Wrong. Twitter is the most confusing, convoluted mess of “tweets” and “retweets” and “hashtags” that messes with my already clutter-filled mind. All I know about Twitter up to this point, I have learned through watching comedy shows like 22 Minutes and Last Week Tonight. In fact, it’s only through television media that I know anything at all about the Twittersphere. Twitter is like another planet to me. People seem to be communicating, but at the same time, they are not at all. Just sound bytes. I wonder what Marshall McLuhan would have to say about Twitter? I mean, as a society, we have really regressed, communication-wise. Ever read an elementary school reader from the 19th century? The things kids read in grades primary-6 back then is much more complex than what our graduating high school students are reading today. I wonder what people in the 1800s would have thought about literature presented in 140 characters or less.
Are Tweets “literature”? I’m sure some of you perhaps raised an eyebrow, maybe even two, when I used the term in reference to Twitter. Merriam-Webster defines literature as “the production of literary work especially as an occupation” and as “the body of written works produced in a particular language, country, or age” and also “the body of writings on a particular subject.” If you think about these definitions, Tweets are literature. Some people seem to make a career out of twittering, the social media site is certainly creating a large body of work reflective of the current age we live in, and the particular writing subjects are organized by the “hashtags.” (I think… I’m still trying to figure the damn thing out.)
Is Twitterature good literature?
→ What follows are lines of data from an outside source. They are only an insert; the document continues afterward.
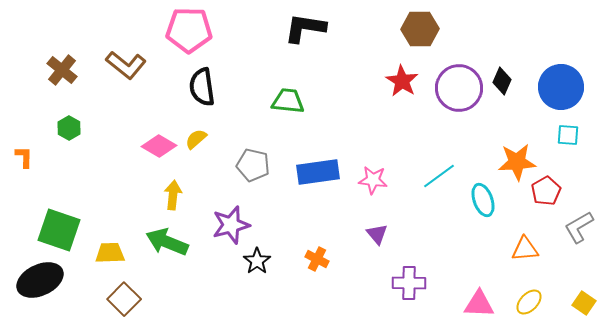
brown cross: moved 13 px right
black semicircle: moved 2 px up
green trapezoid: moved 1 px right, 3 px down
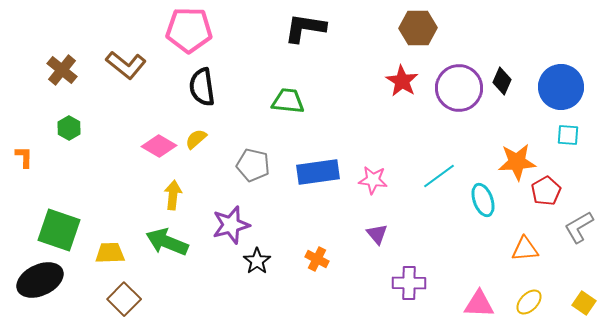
brown hexagon: moved 2 px left, 1 px up
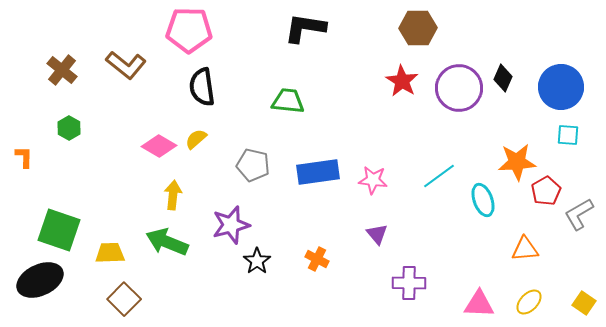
black diamond: moved 1 px right, 3 px up
gray L-shape: moved 13 px up
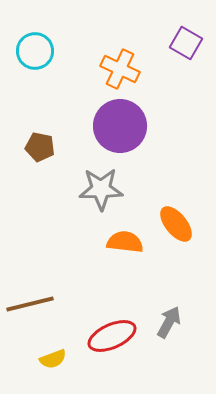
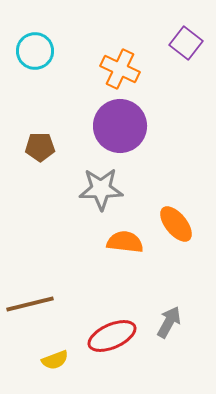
purple square: rotated 8 degrees clockwise
brown pentagon: rotated 12 degrees counterclockwise
yellow semicircle: moved 2 px right, 1 px down
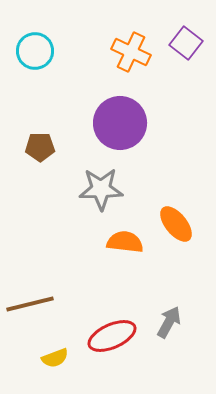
orange cross: moved 11 px right, 17 px up
purple circle: moved 3 px up
yellow semicircle: moved 2 px up
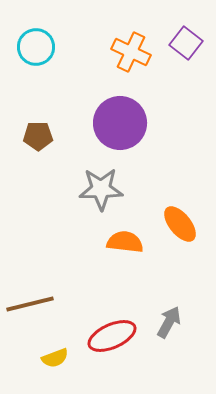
cyan circle: moved 1 px right, 4 px up
brown pentagon: moved 2 px left, 11 px up
orange ellipse: moved 4 px right
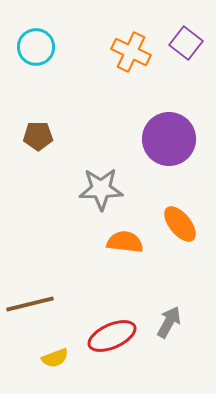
purple circle: moved 49 px right, 16 px down
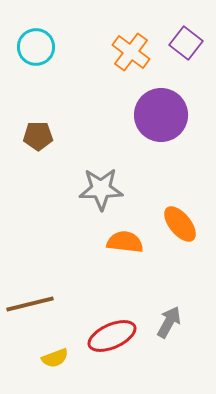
orange cross: rotated 12 degrees clockwise
purple circle: moved 8 px left, 24 px up
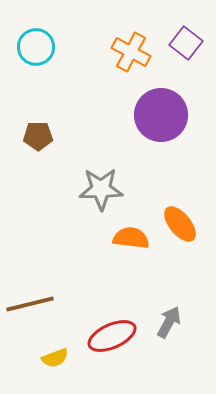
orange cross: rotated 9 degrees counterclockwise
orange semicircle: moved 6 px right, 4 px up
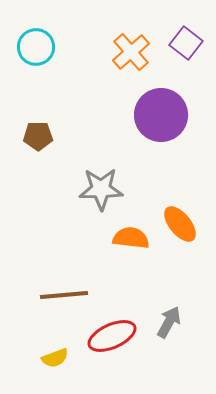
orange cross: rotated 21 degrees clockwise
brown line: moved 34 px right, 9 px up; rotated 9 degrees clockwise
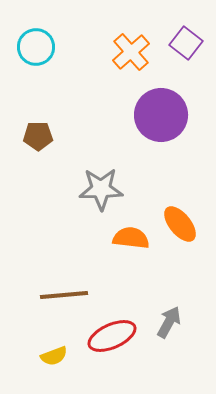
yellow semicircle: moved 1 px left, 2 px up
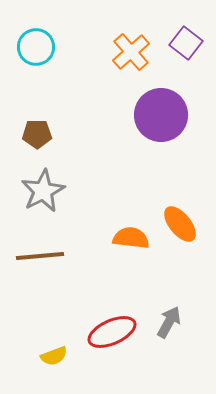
brown pentagon: moved 1 px left, 2 px up
gray star: moved 58 px left, 2 px down; rotated 27 degrees counterclockwise
brown line: moved 24 px left, 39 px up
red ellipse: moved 4 px up
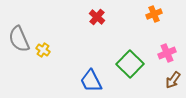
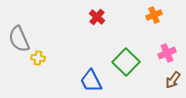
orange cross: moved 1 px down
yellow cross: moved 5 px left, 8 px down; rotated 24 degrees counterclockwise
green square: moved 4 px left, 2 px up
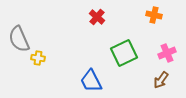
orange cross: rotated 35 degrees clockwise
green square: moved 2 px left, 9 px up; rotated 20 degrees clockwise
brown arrow: moved 12 px left
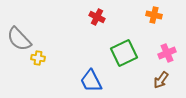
red cross: rotated 14 degrees counterclockwise
gray semicircle: rotated 20 degrees counterclockwise
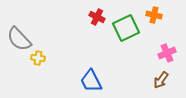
green square: moved 2 px right, 25 px up
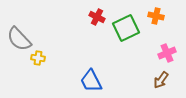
orange cross: moved 2 px right, 1 px down
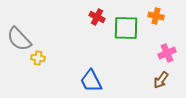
green square: rotated 28 degrees clockwise
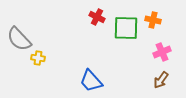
orange cross: moved 3 px left, 4 px down
pink cross: moved 5 px left, 1 px up
blue trapezoid: rotated 15 degrees counterclockwise
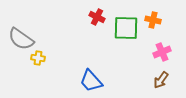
gray semicircle: moved 2 px right; rotated 12 degrees counterclockwise
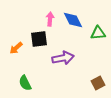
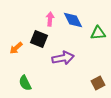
black square: rotated 30 degrees clockwise
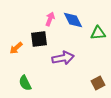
pink arrow: rotated 16 degrees clockwise
black square: rotated 30 degrees counterclockwise
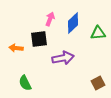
blue diamond: moved 3 px down; rotated 75 degrees clockwise
orange arrow: rotated 48 degrees clockwise
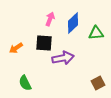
green triangle: moved 2 px left
black square: moved 5 px right, 4 px down; rotated 12 degrees clockwise
orange arrow: rotated 40 degrees counterclockwise
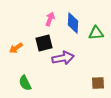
blue diamond: rotated 45 degrees counterclockwise
black square: rotated 18 degrees counterclockwise
brown square: rotated 24 degrees clockwise
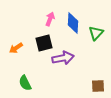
green triangle: rotated 42 degrees counterclockwise
brown square: moved 3 px down
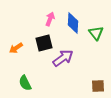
green triangle: rotated 21 degrees counterclockwise
purple arrow: rotated 25 degrees counterclockwise
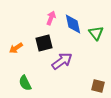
pink arrow: moved 1 px right, 1 px up
blue diamond: moved 1 px down; rotated 15 degrees counterclockwise
purple arrow: moved 1 px left, 3 px down
brown square: rotated 16 degrees clockwise
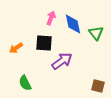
black square: rotated 18 degrees clockwise
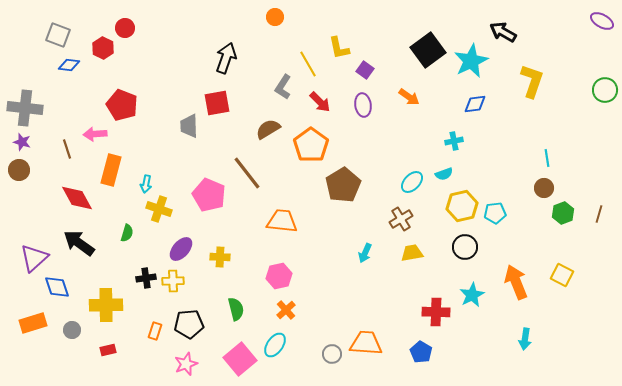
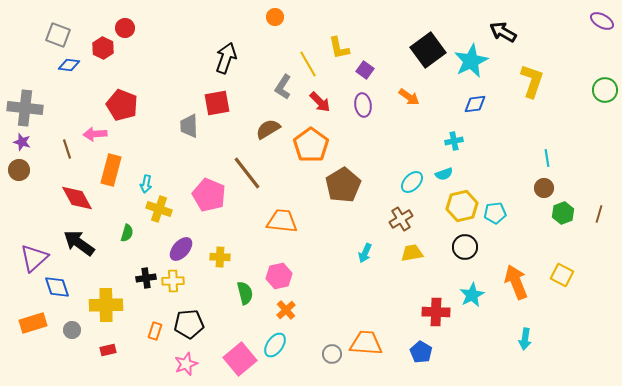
green semicircle at (236, 309): moved 9 px right, 16 px up
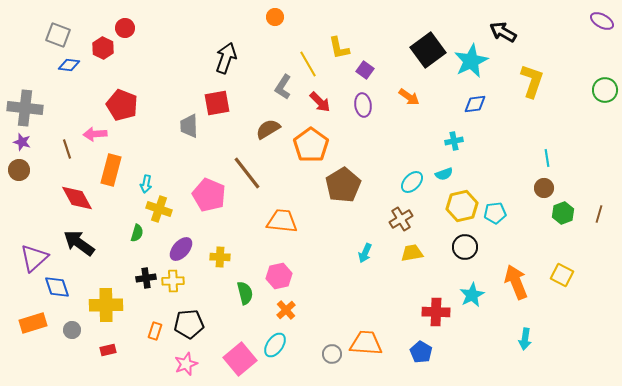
green semicircle at (127, 233): moved 10 px right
Hells no, but you can bet it will be studied in the future as the English language evolves. Will it become as iconic as the works of Shakespeare? I certainly hope not. And what’s the deal with the “hashtags”? Who came up with that? Do people put tags on their hash? I thought hashish was illegal? Do drug dealers actually put the prices on their product? I don’t frequent with drug dealers so I am legitimately asking.
Here is a list of what I understand about Twitter so far.
Tweet- a thought of 140 characters or less
Re-tweet- when you like a thought, you share it on your own Twitter page
Reply- I don’t know. I thought it meant you commented on a thread, but none of mine seem to show up
Send a personal message- self-explanatory but it doesn’t seem to let me send messages
Hashtag- topics your thought applies to
Following- people who you think have cool tweets
Followers- people who think your tweets are cool
So in my admittedly limited understanding of Twitter, I would say it is high school only larger. People spout off opinions without using supporting evidence, they follow and copy (retweet) the people who they think are “cool” and the whole goal seems to be to acquire followers (become the most popular kid at the school.) So basically, we are all trying to be Ferris Bueller. And there’s always at least one bully who nobody likes but everyone keeps tabs on: Donald Trump. Hey Trump, the only reason anyone follows you is because we’re all waiting to see what crazy thing you’re going to say next, but no one really likes you. Except for maybe the people who voted for you and the people who helped you rig the election. Anyone else wonder about all the accusations he made at Hillary over election rigging? One thing I know is if you want to distract from your own misdeeds a really great way to do it is to point the finger at your opponent. Worked with my brother growing up ALL THE TIME!